Conspiracy theorists are one step ahead of us. At least they can explain their fascination. The rest of us watch the Bin Laden Tape footage on CNN, unaware we're watching the perfectly constructed cult film: a newsworthy Scooby Doo, Law and Order, X-Files, Buffy, Rocky Horror Picture Show, or Blair Witch Project. If Bin Laden's tape isn't "a hodgepodge of sensational scenes strung together implausibly, its characters psychologically implausible, its actors [acting] in a mannered way," Umberto Eco's description of a cult film, I don't know what is.

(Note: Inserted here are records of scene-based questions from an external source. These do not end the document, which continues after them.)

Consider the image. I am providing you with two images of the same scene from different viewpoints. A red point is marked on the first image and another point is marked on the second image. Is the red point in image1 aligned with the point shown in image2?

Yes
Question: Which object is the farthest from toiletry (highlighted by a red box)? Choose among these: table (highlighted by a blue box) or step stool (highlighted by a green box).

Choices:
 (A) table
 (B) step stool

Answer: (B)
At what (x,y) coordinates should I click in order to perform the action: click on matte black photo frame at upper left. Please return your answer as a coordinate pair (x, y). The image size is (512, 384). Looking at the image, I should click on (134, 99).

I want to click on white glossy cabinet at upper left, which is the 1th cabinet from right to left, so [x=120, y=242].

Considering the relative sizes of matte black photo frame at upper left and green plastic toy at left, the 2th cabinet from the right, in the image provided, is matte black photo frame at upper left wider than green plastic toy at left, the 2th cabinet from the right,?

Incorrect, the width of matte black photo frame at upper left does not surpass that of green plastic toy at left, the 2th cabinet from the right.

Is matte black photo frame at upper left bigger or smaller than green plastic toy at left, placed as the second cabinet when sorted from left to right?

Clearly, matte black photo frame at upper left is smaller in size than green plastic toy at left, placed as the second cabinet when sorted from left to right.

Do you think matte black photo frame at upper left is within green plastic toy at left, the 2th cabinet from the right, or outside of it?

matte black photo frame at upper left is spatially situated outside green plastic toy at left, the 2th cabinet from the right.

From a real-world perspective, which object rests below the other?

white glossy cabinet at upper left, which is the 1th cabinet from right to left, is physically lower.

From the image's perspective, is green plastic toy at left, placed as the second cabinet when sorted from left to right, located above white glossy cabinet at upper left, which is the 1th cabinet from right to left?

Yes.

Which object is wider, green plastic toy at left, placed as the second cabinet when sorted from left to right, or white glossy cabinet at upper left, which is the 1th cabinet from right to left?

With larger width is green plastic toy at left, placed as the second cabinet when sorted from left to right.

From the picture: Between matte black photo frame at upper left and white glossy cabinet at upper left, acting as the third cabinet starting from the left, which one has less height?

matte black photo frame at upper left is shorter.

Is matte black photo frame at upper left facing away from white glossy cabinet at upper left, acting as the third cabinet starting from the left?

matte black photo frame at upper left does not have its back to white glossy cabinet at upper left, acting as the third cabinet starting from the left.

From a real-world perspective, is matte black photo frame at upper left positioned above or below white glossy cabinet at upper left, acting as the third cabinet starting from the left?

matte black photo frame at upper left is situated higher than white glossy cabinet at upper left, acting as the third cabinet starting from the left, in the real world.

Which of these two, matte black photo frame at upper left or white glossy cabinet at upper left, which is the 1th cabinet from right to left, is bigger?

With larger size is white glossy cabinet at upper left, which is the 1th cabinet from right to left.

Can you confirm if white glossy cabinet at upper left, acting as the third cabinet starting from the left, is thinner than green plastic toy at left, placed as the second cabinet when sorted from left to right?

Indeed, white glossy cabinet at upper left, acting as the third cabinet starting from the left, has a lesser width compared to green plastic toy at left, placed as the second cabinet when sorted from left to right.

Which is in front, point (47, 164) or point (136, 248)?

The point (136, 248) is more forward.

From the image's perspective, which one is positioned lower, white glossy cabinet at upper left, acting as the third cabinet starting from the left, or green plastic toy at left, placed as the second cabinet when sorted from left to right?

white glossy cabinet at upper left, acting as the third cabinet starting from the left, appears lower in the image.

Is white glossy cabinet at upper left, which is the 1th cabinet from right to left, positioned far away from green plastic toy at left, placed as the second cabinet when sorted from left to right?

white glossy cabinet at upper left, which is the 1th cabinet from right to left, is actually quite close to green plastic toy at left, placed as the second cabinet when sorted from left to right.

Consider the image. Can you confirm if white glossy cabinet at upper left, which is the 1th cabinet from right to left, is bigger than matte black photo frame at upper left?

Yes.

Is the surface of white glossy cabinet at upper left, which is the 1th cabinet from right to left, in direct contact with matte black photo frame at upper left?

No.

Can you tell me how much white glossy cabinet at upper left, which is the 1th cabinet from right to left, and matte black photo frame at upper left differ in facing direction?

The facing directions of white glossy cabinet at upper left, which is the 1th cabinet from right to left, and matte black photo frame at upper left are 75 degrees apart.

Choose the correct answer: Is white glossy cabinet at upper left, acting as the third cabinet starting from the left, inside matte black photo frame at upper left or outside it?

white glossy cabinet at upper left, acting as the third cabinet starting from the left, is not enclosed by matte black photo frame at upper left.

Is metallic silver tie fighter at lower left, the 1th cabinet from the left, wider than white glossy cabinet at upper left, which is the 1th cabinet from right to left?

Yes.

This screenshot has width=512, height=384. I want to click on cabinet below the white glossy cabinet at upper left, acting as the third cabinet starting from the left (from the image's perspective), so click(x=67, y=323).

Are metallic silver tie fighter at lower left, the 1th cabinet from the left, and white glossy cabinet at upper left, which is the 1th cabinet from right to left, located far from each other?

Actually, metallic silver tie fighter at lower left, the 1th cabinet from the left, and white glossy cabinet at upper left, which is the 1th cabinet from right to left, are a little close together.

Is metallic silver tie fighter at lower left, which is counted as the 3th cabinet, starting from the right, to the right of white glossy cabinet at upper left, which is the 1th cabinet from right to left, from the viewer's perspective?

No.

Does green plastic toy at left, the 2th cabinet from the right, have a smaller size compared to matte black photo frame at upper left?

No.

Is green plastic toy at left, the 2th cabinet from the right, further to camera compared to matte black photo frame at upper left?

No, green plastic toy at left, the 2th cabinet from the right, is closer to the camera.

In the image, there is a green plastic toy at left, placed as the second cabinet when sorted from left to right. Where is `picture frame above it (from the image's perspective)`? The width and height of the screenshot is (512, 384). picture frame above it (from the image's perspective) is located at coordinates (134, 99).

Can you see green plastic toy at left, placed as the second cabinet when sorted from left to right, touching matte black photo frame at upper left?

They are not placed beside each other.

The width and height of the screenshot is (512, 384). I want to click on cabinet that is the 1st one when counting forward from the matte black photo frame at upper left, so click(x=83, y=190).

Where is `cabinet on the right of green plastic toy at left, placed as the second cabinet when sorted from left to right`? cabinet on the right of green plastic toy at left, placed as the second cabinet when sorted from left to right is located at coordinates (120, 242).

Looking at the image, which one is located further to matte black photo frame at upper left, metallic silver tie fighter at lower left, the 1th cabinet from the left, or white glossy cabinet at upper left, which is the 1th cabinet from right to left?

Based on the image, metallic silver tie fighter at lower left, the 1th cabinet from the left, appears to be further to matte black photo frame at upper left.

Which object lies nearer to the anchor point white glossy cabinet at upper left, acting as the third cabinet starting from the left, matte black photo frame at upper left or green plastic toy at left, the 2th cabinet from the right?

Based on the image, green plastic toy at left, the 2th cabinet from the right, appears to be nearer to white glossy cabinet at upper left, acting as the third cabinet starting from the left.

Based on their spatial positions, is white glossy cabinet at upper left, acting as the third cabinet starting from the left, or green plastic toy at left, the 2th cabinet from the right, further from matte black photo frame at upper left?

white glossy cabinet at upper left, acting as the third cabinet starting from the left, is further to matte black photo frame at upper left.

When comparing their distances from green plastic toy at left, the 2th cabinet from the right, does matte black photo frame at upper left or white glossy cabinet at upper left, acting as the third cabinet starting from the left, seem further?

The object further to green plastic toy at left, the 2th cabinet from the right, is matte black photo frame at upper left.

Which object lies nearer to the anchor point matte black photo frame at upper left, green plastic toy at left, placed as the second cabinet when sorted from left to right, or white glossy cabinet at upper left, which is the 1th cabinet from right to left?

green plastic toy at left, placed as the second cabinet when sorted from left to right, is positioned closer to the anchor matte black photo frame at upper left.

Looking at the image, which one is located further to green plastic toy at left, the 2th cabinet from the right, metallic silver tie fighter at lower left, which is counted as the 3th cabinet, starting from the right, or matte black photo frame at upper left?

The footage, in addition, offers exactly what these other cult classics offer: archetypal images. As Eco writes, "the term 'archetype' does not claim to have any particular psychoanalytic or mythic connotation, but serves only to indicate a preestablished and frequently reappearing narrative situation, cited or in some way recycled by innumerable other texts and provoking in the addressee a sort of intense emotion accompanied by the vague feeling of a déjà vu, that everybody yearns to see again." The Bin Laden Tape does just that. "It is not one movie. It is movies." The cult film succeeds - or fails, depending on how you look at it - where other films do not: it takes a divergent and irreconcilable set of symbols, and integrates them into a coherent whole. It's a rickety whole; it threatens to fall apart at every moment. But we do the work to keep it together. Like the psychotic, the paranoiac, and the armchair detective.
In this way, our pleasure
of the cult film, and our fascination with the Bin Laden Tape, is similar
to the work of the armchair conspiracy theorist or the psychotic. But,
as a Rocky Horror promotional line says, "Don't Dream it, Be it."
While the conspiracy theorists Dream It, we and the psychotics Be It.
We don't wonder. We don't question. We take it as it comes to us. It
satisfies our voyeuristic intention, it offers us impossible answers
to an impossible question. And we say "thank you."